About this Research Topic
Microbes occupy just about every niche in the natural environment, and their influence on mineral processes is equally as widespread. The transformation of soils and early diagenesis of sediments in terrestrial and aquatic settings, the elemental cycling at the sediment-water interface in aquatic settings, the formation of mineralic crusts in high temperature geothermal milieus and in the low temperature high-pressure surroundings of the deep sea – all are driven in part by biologic processes.
Mineral formation by microbes, biomineralization, can be the direct result of metabolic processes or the indirect effect of mineral cycling. This often takes place within dynamic micro ecosystems like biofilms or microbial mats, established by a wide variety of co-existing microbial groups including bacteria, diatoms, and fungi. Biomineralization occurs both within organisms (intracellular) and outside (extracellular), and is often important for the protection and survival of certain microbial species or communities. While biomineralization is mainly the formation of minerals, bioweathering typically involves the transformation of minerals. Much like chemical or physical weathering, the destructive effects of bioweathering can be seen on stone buildings, rock faces, and monuments. Recently, microbe-mineral interactions have been explored for biotechnological applications as well, especially in areas such as metal extraction, mineral composites for textiles, and bioremediation of waste sites.
# # # # #
* Problems and tasks:
- A) Answer each question from the research topic overview:
(i) Which microbial groups does it list as co-existing in biofilms or microbial mats?
(ii) On what structures can the destructive effects of bioweathering be seen?
(iii) In which areas have microbe-mineral interactions been explored for biotechnological applications?
- B) Summarize the research topic overview in two sentences.
- C) For each statement, say whether it agrees with the research topic overview, and quote the words that decide it:
(i) Biomineralization occurs only outside organisms.
(ii) Bioweathering typically involves the transformation of minerals.
(iii) Biomineralization can be the direct result of metabolic processes.
The lines that come next have no connection to the research topic overview.
# # # # #
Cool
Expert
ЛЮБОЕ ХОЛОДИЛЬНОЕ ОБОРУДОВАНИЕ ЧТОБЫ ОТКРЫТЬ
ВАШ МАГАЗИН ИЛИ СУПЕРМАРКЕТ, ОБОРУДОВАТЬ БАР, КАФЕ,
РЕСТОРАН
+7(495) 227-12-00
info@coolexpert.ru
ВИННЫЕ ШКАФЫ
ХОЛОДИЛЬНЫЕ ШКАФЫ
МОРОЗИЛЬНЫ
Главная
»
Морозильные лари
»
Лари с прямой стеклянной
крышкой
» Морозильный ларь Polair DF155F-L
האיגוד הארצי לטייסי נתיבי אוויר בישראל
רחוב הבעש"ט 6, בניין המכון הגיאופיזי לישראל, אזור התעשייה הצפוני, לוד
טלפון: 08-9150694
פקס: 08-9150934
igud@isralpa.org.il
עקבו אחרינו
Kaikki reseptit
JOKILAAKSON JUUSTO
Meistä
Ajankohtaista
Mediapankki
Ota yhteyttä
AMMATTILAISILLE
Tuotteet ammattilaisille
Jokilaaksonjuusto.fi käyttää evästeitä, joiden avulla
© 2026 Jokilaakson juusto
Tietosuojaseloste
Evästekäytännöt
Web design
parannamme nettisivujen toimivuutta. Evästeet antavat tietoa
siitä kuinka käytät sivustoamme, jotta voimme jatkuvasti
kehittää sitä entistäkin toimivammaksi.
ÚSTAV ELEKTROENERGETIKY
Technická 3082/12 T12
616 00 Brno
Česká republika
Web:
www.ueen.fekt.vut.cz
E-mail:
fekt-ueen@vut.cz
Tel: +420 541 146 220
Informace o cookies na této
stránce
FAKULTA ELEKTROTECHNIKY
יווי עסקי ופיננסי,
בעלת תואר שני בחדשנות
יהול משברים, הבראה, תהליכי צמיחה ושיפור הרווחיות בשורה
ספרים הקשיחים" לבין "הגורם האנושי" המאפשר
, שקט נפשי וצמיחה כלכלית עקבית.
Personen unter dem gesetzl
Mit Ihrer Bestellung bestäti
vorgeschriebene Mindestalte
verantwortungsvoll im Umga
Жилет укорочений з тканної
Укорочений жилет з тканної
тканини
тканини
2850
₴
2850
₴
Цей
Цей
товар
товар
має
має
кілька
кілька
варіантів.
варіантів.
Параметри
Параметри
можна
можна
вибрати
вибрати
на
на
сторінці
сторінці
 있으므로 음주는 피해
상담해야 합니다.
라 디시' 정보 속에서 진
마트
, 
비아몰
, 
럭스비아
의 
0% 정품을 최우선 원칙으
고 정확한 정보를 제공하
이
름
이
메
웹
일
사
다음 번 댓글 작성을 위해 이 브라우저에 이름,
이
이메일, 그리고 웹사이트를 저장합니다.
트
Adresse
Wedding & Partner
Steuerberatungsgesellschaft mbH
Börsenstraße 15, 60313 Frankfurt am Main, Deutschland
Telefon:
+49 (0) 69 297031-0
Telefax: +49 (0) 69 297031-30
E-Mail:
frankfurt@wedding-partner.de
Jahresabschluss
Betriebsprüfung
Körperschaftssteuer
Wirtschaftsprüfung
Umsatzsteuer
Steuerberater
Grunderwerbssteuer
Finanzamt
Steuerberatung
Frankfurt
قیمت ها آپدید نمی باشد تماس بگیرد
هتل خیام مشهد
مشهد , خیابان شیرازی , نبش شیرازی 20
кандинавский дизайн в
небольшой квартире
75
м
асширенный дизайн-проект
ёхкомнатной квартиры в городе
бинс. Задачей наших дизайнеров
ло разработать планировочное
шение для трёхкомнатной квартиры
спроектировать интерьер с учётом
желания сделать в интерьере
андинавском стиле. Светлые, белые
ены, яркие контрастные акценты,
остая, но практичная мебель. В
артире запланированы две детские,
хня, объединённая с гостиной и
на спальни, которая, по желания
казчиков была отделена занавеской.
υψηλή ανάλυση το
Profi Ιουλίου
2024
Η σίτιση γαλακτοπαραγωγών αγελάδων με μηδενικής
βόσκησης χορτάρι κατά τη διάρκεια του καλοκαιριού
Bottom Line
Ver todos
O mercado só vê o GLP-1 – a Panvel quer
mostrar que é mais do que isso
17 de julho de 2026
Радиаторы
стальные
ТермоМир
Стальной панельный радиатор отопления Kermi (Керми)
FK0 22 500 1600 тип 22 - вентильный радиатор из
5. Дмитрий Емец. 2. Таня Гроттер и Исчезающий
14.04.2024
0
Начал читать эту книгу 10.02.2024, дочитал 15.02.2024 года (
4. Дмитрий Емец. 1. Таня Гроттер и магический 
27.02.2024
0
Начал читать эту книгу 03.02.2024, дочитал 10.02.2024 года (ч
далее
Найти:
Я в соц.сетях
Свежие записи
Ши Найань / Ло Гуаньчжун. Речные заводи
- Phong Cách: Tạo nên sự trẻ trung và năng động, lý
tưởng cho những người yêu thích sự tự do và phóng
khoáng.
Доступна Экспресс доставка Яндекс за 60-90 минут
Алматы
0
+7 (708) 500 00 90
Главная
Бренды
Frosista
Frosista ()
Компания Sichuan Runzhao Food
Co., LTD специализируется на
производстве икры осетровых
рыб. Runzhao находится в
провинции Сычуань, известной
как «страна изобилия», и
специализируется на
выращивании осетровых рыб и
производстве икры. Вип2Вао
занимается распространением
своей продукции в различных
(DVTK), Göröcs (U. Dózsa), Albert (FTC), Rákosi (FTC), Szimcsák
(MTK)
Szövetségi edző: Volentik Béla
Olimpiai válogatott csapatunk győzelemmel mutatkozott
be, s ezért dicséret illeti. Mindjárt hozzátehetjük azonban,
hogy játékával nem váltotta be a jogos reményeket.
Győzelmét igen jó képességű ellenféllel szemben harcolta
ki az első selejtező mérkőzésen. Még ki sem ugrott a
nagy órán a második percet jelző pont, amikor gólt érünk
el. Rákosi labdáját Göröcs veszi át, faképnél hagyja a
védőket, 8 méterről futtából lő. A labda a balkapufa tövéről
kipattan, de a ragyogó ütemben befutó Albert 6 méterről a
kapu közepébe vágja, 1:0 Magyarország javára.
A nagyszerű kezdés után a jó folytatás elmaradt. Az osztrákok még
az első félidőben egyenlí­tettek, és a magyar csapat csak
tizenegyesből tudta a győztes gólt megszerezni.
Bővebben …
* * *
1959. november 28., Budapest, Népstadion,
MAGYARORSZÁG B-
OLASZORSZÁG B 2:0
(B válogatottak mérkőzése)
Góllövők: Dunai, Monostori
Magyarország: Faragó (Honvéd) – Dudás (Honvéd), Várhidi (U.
# # # # #
* Exercise answers:
- A)
(i) Bacteria, diatoms, and fungi.
(ii) Stone buildings, rock faces, and monuments.
(iii) Metal extraction, mineral composites for textiles, and bioremediation of waste sites.

- B) Microbes occupy nearly every natural niche and help drive mineral processes such as soil transformation, sediment diagenesis, elemental cycling at the sediment-water interface, and the formation of mineralic crusts. They form minerals through biomineralization, both intracellularly and extracellularly, and transform minerals through bioweathering, and these interactions have recently been explored for biotechnological uses such as metal extraction and bioremediation.

- C)
(i) No: "Biomineralization occurs both within organisms (intracellular) and outside (extracellular)"
(ii) Yes: "bioweathering typically involves the transformation of minerals"
(iii) Yes: "can be the direct result of metabolic processes"